Discrimination on the basis of sexual orientation is premised on sex-based preferences, assumptions, expectations, stereotypes, or norms. “Sexual orientation” as a concept cannot be defined or understood without reference to sex. A man is referred to as “gay” if he is physically and/or emotionally attracted to other men. A woman is referred to as “lesbian” if she is physically and/or emotionally attracted to other women. Someone is referred to as “heterosexual” or “straight” if he or she is physically and/or emotionally attracted to someone of the opposite-sex. It follows, then, that sexual orientation is inseparable from and inescapably linked to sex and, therefore, that allegations of sexual orientation discrimination involve sex-based considerations.The Commission continued to explain that if an employer fires a man for being in a relationship with another man, but would not fire a woman for being in a relationship with a man, that is treating the male employee differently because of his sex. It's also a natural extension of the "sex stereotyping" theory because heterosexuality is a sex stereotype.
The EEOC's conceptualization of sexual orientation discrimination as entirely within the ambit of sex discrimination is a broader definition of sex discrimination than has been applied by most courts. Courts are generally willing to accept that sex discrimination covers discrimination on the basis of an employee's gender-nonconforming appearance and behavior in the workplace, which may include (for example) claims by gay male employee targeted for feminine mannerisms, or a lesbian employee discriminated against for masculine appearance.

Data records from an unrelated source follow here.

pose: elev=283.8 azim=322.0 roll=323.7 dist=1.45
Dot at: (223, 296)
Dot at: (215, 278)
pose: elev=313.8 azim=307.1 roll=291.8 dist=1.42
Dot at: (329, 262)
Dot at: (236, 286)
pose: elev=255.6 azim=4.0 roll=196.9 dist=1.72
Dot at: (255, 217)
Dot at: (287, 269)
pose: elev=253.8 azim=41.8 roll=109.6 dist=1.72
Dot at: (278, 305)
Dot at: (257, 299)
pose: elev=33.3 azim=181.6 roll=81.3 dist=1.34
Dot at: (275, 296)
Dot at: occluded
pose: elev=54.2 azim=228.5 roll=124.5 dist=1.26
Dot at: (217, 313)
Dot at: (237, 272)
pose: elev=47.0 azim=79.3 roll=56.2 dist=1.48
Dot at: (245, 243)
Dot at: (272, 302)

But the EEOC's recent interpretation goes beyond this and confirms that discrimination targeting the employee's sexual orientation per se is actionable.

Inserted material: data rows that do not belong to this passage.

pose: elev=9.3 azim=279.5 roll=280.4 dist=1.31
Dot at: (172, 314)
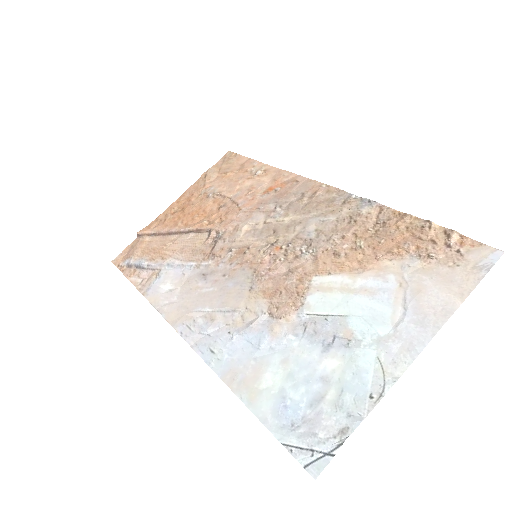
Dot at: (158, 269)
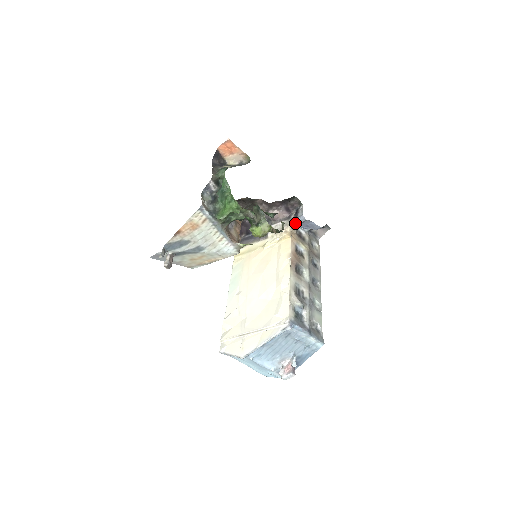
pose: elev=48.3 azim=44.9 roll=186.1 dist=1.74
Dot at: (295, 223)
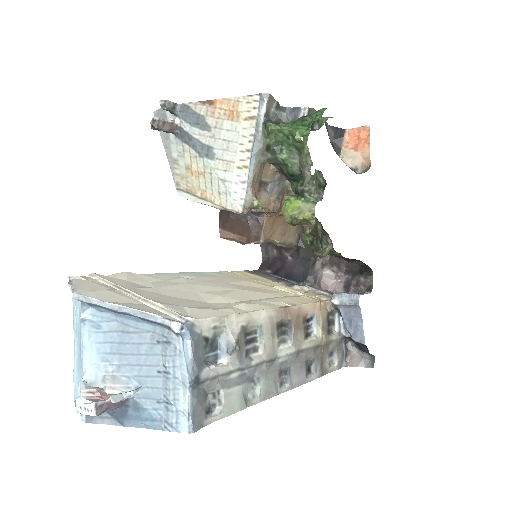
Dot at: (341, 298)
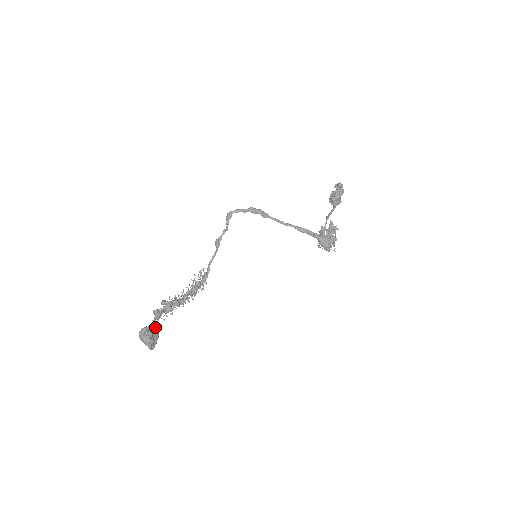
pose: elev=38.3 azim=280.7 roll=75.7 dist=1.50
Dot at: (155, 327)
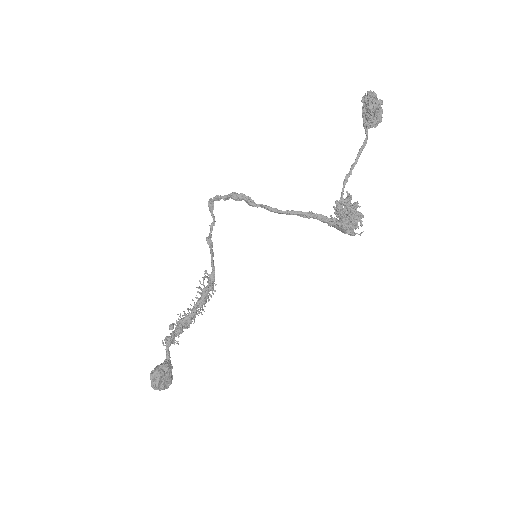
Dot at: (164, 366)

This decision is directly binding only on future enforcement decisions by the EEOC in the context of cases involving the federal government. But, the EEOC's interpretations are often influential on the courts that consider the meaning of sex discrimination under Title VII's application to the private sector, as well what it means as used in other statutes, like Title IX. Thus, even though it doesn't govern the education context, the EEOC's decision helps strengthen arguments by students or school employees who may have been excluded from participation, or fired, or denied admission, or harassed because of their sexual orientation, by giving courts and attorneys a roadmap of persuasive reasoning to follow.